» Provided records:

######

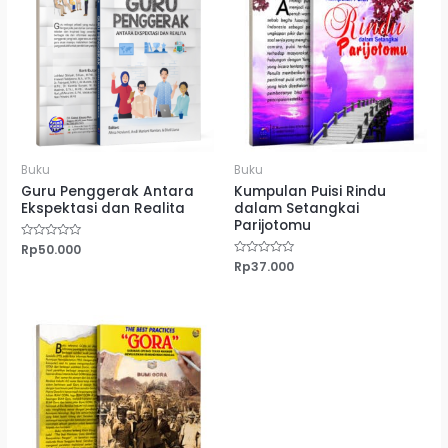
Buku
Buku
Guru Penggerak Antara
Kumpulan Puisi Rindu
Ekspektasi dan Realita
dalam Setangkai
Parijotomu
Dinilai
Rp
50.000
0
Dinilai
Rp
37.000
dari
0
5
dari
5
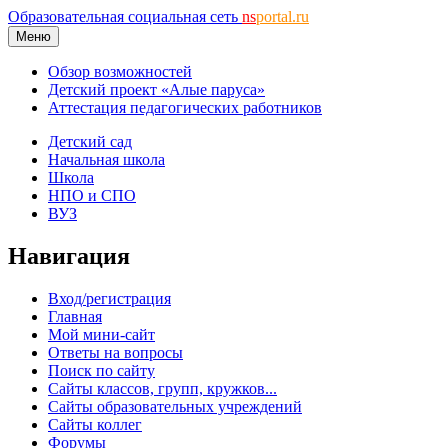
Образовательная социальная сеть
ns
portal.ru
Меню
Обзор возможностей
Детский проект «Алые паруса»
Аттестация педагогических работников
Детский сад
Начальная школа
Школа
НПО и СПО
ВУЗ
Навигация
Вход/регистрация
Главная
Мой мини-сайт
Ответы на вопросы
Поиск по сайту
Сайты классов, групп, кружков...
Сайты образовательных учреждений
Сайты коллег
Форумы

######

» Assignment: Copy out every line of text in the material exactly, leaving the pictures out of your answer.

» Solution:
Buku
Buku
Guru Penggerak Antara
Kumpulan Puisi Rindu
Ekspektasi dan Realita
dalam Setangkai
Parijotomu
Dinilai
Rp
50.000
0
Dinilai
Rp
37.000
dari
0
5
dari
5
Образовательная социальная сеть
ns
portal.ru
Меню
Обзор возможностей
Детский проект «Алые паруса»
Аттестация педагогических работников
Детский сад
Начальная школа
Школа
НПО и СПО
ВУЗ
Навигация
Вход/регистрация
Главная
Мой мини-сайт
Ответы на вопросы
Поиск по сайту
Сайты классов, групп, кружков...
Сайты образовательных учреждений
Сайты коллег
Форумы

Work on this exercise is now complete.